### TASK DESCRIPTION
Exactly the lines from the beginning of the records to the line with "Green Deal (EGD) velkomment.", both ends included, are to be given again, and pictures are to be left out.

ENTRIES SHOWN START

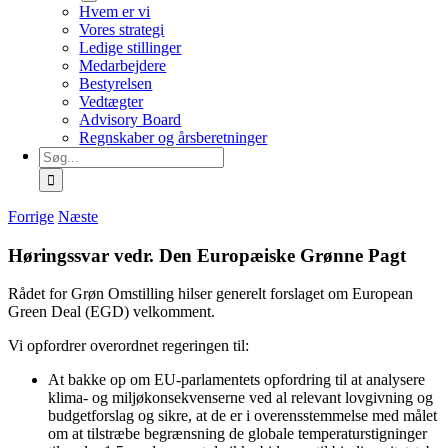
Hvem er vi
Vores strategi
Ledige stillinger
Medarbejdere
Bestyrelsen
Vedtægter
Advisory Board
Regnskaber og årsberetninger
Søg
efter:
Forrige
Næste
Høringssvar vedr. Den Europæiske Grønne Pagt
Rådet for Grøn Omstilling hilser generelt forslaget om European
Green Deal (EGD) velkomment.
Vi opfordrer overordnet regeringen til:
At bakke op om EU-parlamentets opfordring til at analysere
klima- og miljøkonsekvenserne ved al relevant lovgivning og
budgetforslag og sikre, at de er i overensstemmelse med målet
om at tilstræbe begrænsning de globale temperaturstigninger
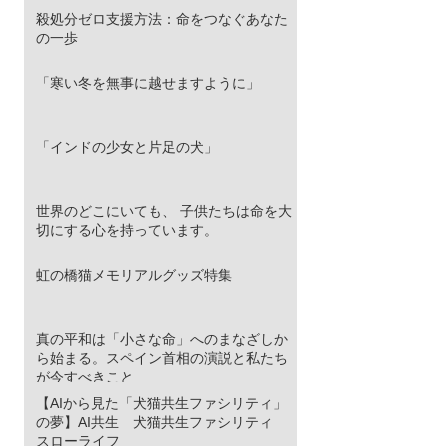
殺処分ゼロ支援方法：命をつなぐあなた
の一歩
「寒い冬を無事に越せますように」
「インドの少女と片足の犬」
世界のどこにいても、 子供たちは命を大
切にする心を持っています。
虹の橋猫メモリアルグッズ特集
真の平和は「小さな命」へのまなざしか
ら始まる。スペイン首相の演説と私たち
が今すべきこと
【AIから見た「犬猫共生ファシリティ」
の夢】AI共生 犬猫共生ファシリティ
スローライフ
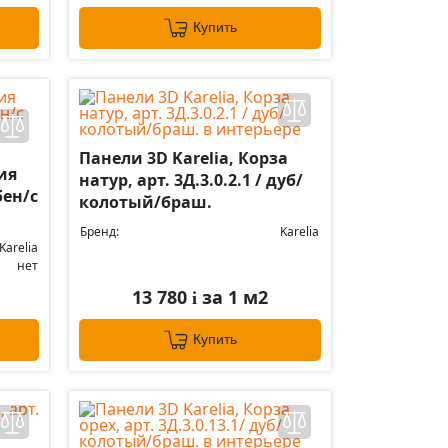
Купить
Панели 3D Karelia, Корза
ия
натур, арт. 3Д.3.0.2.1 / дуб/
бен/с
колотый/браш.
Бренд:
Karelia
Karelia
нет
13 780
за 1 м2
i
Купить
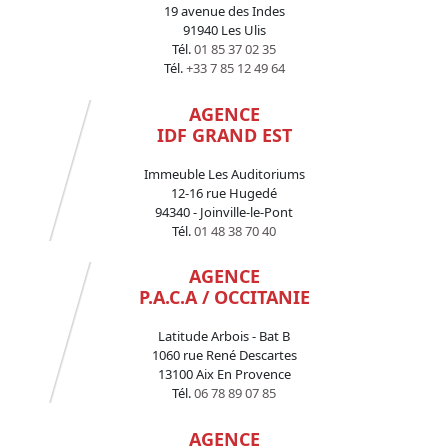
19 avenue des Indes
91940 Les Ulis
Tél.
01 85 37 02 35
Tél.
+33 7 85 12 49 64
AGENCE
IDF GRAND EST
Immeuble Les Auditoriums
12-16 rue Hugedé
94340 - Joinville-le-Pont
Tél.
01 48 38 70 40
AGENCE
P.A.C.A / OCCITANIE
Latitude Arbois - Bat B
1060 rue René Descartes
13100 Aix En Provence
Tél.
06 78 89 07 85
AGENCE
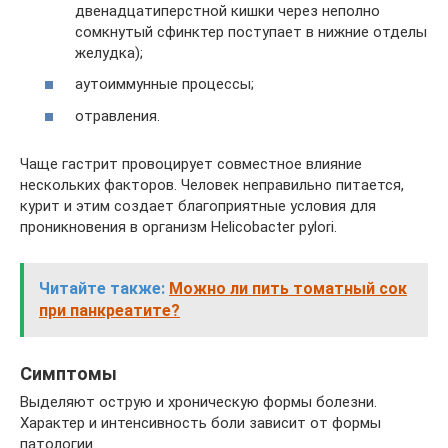
двенадцатиперстной кишки через неполно
сомкнутый сфинктер поступает в нижние отделы
желудка);
аутоиммунные процессы;
отравления.
Чаще гастрит провоцирует совместное влияние
нескольких факторов. Человек неправильно питается,
курит и этим создает благоприятные условия для
проникновения в организм Helicobacter pylori.
Читайте также:
Можно ли пить томатный сок
при панкреатите?
Симптомы
Выделяют острую и хроническую формы болезни.
Характер и интенсивность боли зависит от формы
патологии.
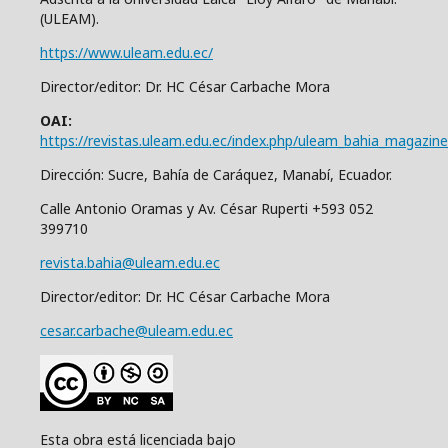
(ULEAM).
https://www.uleam.edu.ec/
Director/editor: Dr. HC César Carbache Mora
OAI:
https://revistas.uleam.edu.ec/index.php/uleam_bahia_magazine
Dirección: Sucre, Bahía de Caráquez, Manabí, Ecuador.
Calle Antonio Oramas y Av. César Ruperti +593 052
399710
revista.bahia@uleam.edu.ec
Director/editor: Dr. HC César Carbache Mora
cesar.carbache@uleam.edu.ec
Esta obra está licenciada bajo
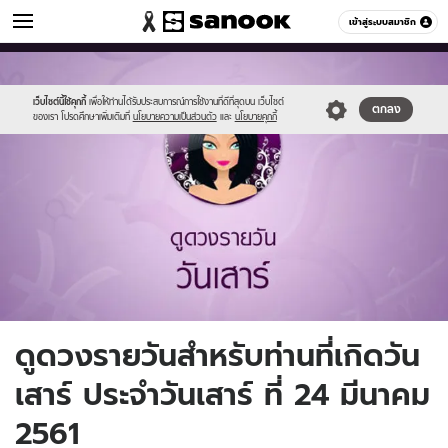
ดูดวง
เข้าสู่ระบบสมาชิก
หมวดอื่นๆ
//s.isanook.com/ho/0/ud/fxd/day/7_sat.jpg
Sanook
//s.isanook.com/sr/0/images/logo-
600
60
new-
sanook.png
เว็บไซต์นี้ใช้คุกกี้
เพื่อให้ท่านได้รับประสบการณ์การใช้งานที่ดีที่สุดบน เว็บไซต์
ตกลง
ของเรา โปรดศึกษาเพิ่มเติมที่
นโยบายความเป็นส่วนตัว
และ
นโยบายคุกกี้
ดูดวงรายวันสำหรับท่านที่เกิดวัน
เสาร์ ประจำวันเสาร์ ที่ 24 มีนาคม
2561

ENTRIES SHOWN END

### RESPONSE AREA
Hvem er vi
Vores strategi
Ledige stillinger
Medarbejdere
Bestyrelsen
Vedtægter
Advisory Board
Regnskaber og årsberetninger
Søg
efter:
Forrige
Næste
Høringssvar vedr. Den Europæiske Grønne Pagt
Rådet for Grøn Omstilling hilser generelt forslaget om European
Green Deal (EGD) velkomment.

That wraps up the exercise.